On 1 July 2015, the Indian Supreme Court heard an appeal filed by the CID 'Q' Branch police against the 2014 judgement by the Madras High Court. Supreme Court Bench of Justices Vikramjit Sen and Abhay Manohar Sapre set aside the High Court's decision as "illegal and erroneous." explaining that "The very fact that huge quantity of arms and ammunition were recovered from the possession of the crew members from the vessel and they were unable to satisfy their legal possession over such arms/ammunition is sufficient to attract the provisions of Arms Act,". The Supreme Court ordered the Tuticorin District Principal Sessions Court to complete the trial of the case and give its judgment within six months.

On 11 January 2016, judge of Tuticorin District Principal Sessions Court sentenced all the 10 crew and 25 guards to undergo 5 years of imprisonment and a fine of Rs. 3000 each.

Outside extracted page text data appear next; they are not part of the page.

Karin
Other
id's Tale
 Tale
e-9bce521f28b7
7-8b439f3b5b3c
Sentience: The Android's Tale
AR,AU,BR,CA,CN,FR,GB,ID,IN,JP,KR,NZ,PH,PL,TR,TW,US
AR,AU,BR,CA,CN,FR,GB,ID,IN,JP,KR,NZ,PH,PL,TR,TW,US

On 27 November 2017, the crew and guards were acquitted again. While the court's ruling was that all charges against the men be dropped, that they should be released from custody with immediate effect and the fines already paid be refunded, legal authorities anticipated further delays in repatriation. The British crew, termed the "Chennai Six", had returned to the United Kingdom by January 2018. One of the men, Nick Dunn, later described the ordeal in his book Surviving Hell. Dunn also released images of the prison conditions captured on a "spy-pen" his sister had slipped him during a visit.